CAMPAIGNERS have thwarted plans to dump London’s rubbish on their doorstep and have hailed it as a “triumph for democracy”.
After passionate pleas, Oxfordshire County Councillors ignored their officers’ recommendations and threw out a bid to build a new £20m waste treatment plant between Sutton Courtenay and Appleford.
But the committee has approved plans for a new £3m “superdump” in Kidlington and the downgrading of the Redbridge site which will become ‘trade only’ during weekdays.
At Sutton Courtnenay the Waste Recycling Group (WRG) wanted to build a biological treatment facility on the landfill site off the B4016 to process 220,000 tonnes of rubbish every year.
The meeting heard the plan would increase the amount of waste coming to the site from 600,000 to 905,000 tonnes a year and extend site activities until at least 2036.
But the council said there was no need for the 26,800 m sq facility, which would have been the size of five football pitches.
Sutton Courtenay campaigner Dr Pauline Wilson said: “I am delighted that yet again, despite all our worries, local democracy has triumphed.”
Campaigners said the plant would only process waste from Berkshire and West London, as a huge incinerator to be built in Ardley is likely to deal with Oxfordshire rubbish.
WRG applied to build the Sutton Courtenay facility after its bid for an incinerator was rejected in 2009. But the council’s planning and regulations committee yesterday rejected its latest plan by a majority of nine to four.
Gervase Duffield, Vale of White Horse District Council member for Sutton Courtenay and Appleford, warned councillors the plant would turn the area in to “a huge regional waste site”.
He said: “The only benefit is to the applicant and their shareholders.”
Appleford Parish Council member Angela Jones told councillors: “This would overpower and dominate our village for the next 25 years.”
Committee member John Tanner, who is also the city councillor responsible for waste in Oxford, said: “I have heard some very eloquent speeches from the local community and I think they are right.”
But WRG’s planning and estates manager Alan Bulpin added: “Appeal is an option open to us.”
In Kidlington, the county council hopes the recycling centre “superdump” off Langford Lane, will be open by summer next year.
It will be built on greenbelt farmland between Oxford Spires Business Park and Langford Meadows Wildlife Site.
Once complete, it will serve Oxford. The current Redbridge facility will close for refurbishment and reopen as trade-only, with residents limited to weekend use.
In March, the county backtracked on plans to make the Redbridge site completely trade-only.

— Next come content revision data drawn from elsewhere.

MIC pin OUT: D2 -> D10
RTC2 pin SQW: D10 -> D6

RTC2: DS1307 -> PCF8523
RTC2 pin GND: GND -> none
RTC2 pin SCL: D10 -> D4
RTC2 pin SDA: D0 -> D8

An equally controversial plan was to stop taking general waste at any of the sites except for the new Kidlington site, but this was also dropped.

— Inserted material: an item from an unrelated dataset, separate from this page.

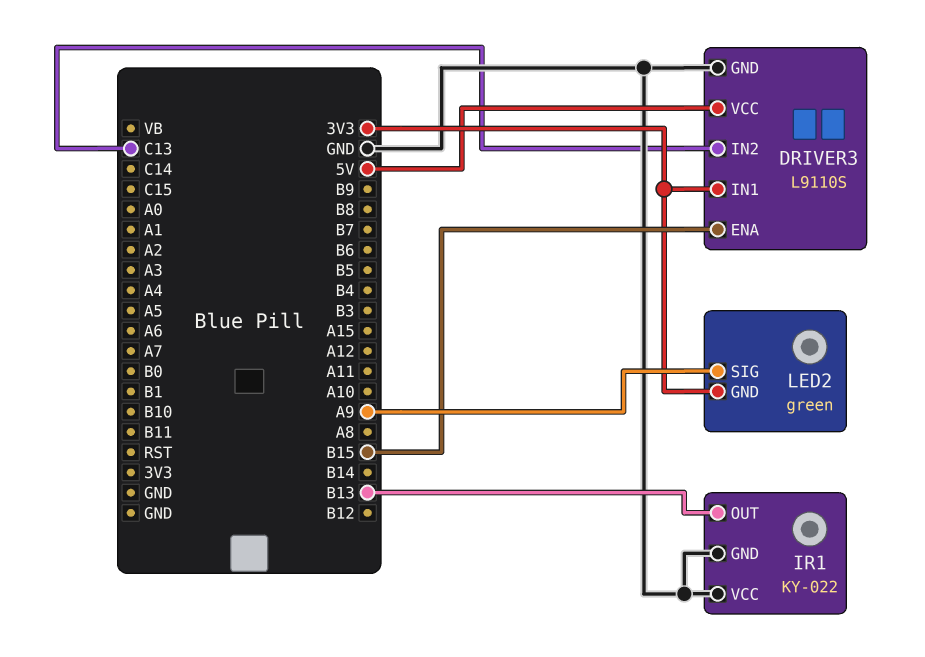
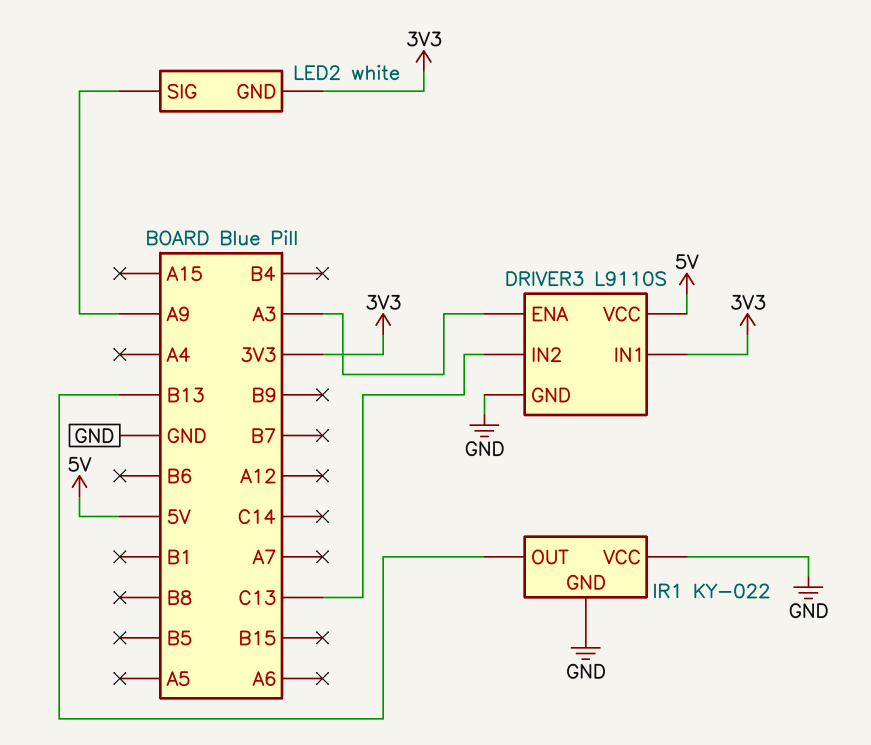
DRIVER3 pin ENA: B15 -> A3
LED2: green -> white

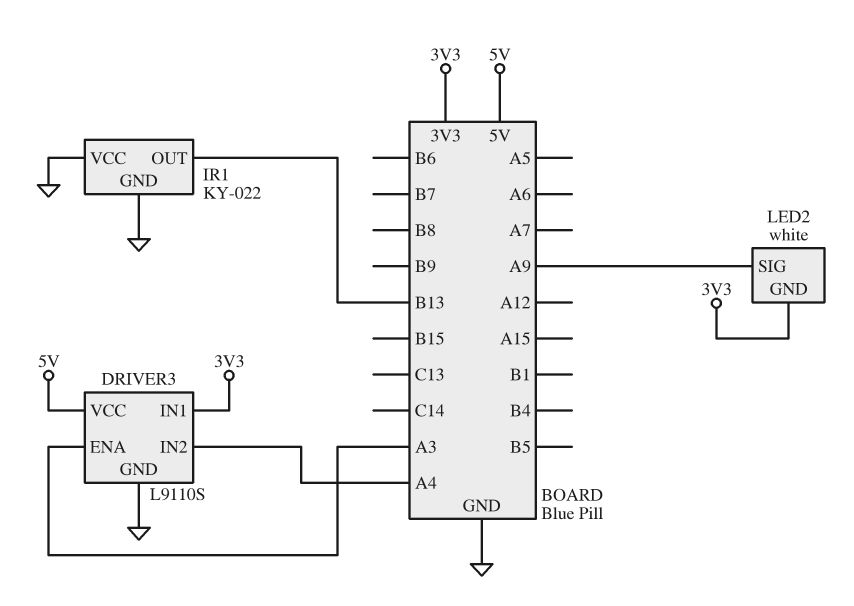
DRIVER3 pin IN2: C13 -> A4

That had been aimed at reducing landfill but met with stiff opposition from the public.
The county plans to close four waste recycling sites at Ardley, Dean, Alkerton, and Stanford in the Vale in a bid to save about £750,000.
In addition to the new site at Kidlington, a replacement site will be opened in Banbury.
* Plans to create a waste soil screening operation at Swannybrook Farm in Kingston Bagpuize were also approved at the meeting, despite concerns being raised about noise and traffic.